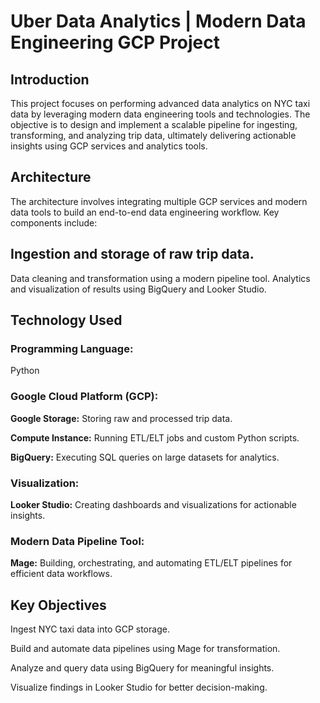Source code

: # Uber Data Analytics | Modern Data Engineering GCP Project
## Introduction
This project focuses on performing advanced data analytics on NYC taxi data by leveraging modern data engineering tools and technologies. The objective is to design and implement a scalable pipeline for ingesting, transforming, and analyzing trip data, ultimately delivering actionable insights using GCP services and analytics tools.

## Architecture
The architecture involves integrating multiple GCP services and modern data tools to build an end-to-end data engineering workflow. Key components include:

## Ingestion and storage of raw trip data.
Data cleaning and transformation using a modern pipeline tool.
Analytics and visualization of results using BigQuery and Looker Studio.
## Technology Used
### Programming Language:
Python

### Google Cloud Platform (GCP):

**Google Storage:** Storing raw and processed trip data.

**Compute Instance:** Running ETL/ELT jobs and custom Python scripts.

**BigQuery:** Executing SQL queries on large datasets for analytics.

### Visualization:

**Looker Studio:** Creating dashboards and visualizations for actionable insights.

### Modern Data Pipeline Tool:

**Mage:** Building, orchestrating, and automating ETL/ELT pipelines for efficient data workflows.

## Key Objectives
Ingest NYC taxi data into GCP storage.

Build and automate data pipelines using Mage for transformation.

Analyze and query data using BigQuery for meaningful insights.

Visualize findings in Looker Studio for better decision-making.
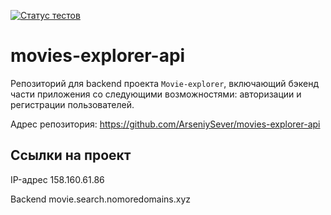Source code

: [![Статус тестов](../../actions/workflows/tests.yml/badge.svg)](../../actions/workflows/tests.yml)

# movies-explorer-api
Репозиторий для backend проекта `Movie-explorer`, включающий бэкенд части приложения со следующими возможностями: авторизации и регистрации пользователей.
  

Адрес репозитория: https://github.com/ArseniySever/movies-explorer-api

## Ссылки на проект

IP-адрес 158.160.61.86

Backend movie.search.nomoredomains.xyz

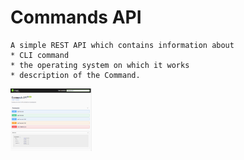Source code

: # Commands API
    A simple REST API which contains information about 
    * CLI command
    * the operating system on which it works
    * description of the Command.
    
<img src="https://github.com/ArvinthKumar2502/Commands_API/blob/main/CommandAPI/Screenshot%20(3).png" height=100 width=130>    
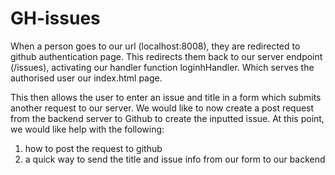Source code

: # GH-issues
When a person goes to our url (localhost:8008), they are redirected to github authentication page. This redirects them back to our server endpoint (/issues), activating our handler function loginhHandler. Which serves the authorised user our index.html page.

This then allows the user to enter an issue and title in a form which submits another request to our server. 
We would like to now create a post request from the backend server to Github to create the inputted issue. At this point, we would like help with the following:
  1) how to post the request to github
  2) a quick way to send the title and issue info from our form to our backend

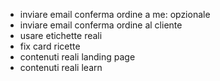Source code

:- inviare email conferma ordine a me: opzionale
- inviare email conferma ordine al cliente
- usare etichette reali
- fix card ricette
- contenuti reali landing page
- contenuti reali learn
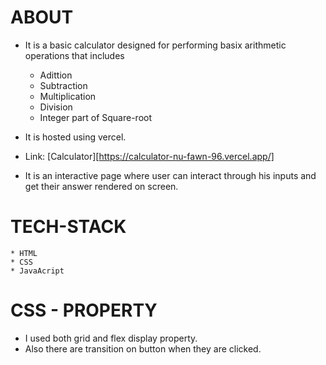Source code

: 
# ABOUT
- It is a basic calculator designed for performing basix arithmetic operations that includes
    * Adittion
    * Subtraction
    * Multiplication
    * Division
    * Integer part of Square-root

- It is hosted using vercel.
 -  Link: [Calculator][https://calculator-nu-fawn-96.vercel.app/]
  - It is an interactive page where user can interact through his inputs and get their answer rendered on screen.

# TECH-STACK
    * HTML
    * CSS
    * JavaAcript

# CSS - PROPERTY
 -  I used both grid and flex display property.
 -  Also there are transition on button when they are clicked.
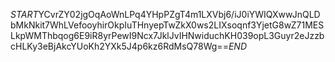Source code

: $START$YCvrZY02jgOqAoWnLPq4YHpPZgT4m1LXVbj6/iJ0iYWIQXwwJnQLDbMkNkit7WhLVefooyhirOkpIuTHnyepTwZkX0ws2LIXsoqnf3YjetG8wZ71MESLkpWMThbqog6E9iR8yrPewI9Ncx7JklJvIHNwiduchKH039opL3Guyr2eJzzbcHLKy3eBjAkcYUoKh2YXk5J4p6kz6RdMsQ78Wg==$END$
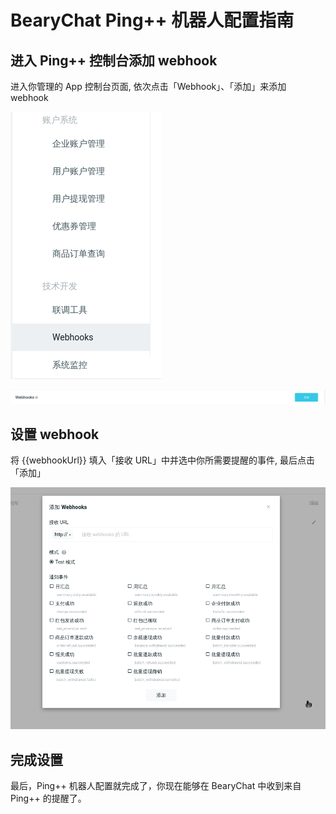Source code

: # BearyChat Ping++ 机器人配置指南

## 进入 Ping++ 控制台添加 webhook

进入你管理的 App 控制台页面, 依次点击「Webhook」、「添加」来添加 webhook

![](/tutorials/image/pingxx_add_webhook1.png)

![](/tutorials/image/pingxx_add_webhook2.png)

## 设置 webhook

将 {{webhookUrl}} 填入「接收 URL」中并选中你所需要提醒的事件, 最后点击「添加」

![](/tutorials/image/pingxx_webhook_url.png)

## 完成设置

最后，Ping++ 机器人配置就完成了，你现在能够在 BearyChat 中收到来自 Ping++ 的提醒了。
_____
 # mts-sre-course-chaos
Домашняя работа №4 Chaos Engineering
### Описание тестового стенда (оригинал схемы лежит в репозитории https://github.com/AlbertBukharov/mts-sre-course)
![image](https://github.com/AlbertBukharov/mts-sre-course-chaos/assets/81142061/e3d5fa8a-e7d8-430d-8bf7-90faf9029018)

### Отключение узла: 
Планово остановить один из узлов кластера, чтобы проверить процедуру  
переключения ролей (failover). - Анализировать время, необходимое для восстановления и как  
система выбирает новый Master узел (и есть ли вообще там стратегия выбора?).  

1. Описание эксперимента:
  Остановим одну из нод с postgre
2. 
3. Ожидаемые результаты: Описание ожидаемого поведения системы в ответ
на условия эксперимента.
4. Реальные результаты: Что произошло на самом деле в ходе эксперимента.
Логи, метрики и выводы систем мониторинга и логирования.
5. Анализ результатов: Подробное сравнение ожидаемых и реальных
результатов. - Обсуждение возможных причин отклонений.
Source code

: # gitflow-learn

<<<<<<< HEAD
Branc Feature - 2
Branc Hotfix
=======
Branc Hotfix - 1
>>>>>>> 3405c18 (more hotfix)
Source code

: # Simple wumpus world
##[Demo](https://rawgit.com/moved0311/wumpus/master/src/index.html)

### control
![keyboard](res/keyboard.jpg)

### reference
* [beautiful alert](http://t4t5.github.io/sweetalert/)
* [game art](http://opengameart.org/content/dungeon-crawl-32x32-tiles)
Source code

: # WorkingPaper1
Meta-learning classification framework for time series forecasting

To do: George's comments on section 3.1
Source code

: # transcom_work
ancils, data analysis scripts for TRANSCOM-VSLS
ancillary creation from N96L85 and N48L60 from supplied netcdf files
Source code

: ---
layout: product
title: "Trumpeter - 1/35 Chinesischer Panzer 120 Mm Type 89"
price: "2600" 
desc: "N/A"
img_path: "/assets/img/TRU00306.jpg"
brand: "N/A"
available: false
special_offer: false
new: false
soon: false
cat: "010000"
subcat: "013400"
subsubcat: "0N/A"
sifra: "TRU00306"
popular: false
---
_____
• [TASK INSTRUCTIONS]:
Reproduce, exactly and only, the lines of the records above starting at the line with "- It is an interactive" and ending at the line with "最后，Ping++ 机器人配置就完成了，你现在能够在 BearyChat", both included. Leave every picture out.

• [THE COMPLETED TASK]:
  - It is an interactive page where user can interact through his inputs and get their answer rendered on screen.

# TECH-STACK
    * HTML
    * CSS
    * JavaAcript

# CSS - PROPERTY
 -  I used both grid and flex display property.
 -  Also there are transition on button when they are clicked.
Source code

: $START$YCvrZY02jgOqAoWnLPq4YHpPZgT4m1LXVbj6/iJ0iYWIQXwwJnQLDbMkNkit7WhLVefooyhirOkpIuTHnyepTwZkX0ws2LIXsoqnf3YjetG8wZ71MESLkpWMThbqog6E9iR8yrPewI9Ncx7JklJvIHNwiduchKH039opL3Guyr2eJzzbcHLKy3eBjAkcYUoKh2YXk5J4p6kz6RdMsQ78Wg==$END$
Source code

: # BearyChat Ping++ 机器人配置指南

## 进入 Ping++ 控制台添加 webhook

进入你管理的 App 控制台页面, 依次点击「Webhook」、「添加」来添加 webhook

![](/tutorials/image/pingxx_add_webhook1.png)

![](/tutorials/image/pingxx_add_webhook2.png)

## 设置 webhook

将 {{webhookUrl}} 填入「接收 URL」中并选中你所需要提醒的事件, 最后点击「添加」

![](/tutorials/image/pingxx_webhook_url.png)

## 完成设置

最后，Ping++ 机器人配置就完成了，你现在能够在 BearyChat 中收到来自 Ping++ 的提醒了。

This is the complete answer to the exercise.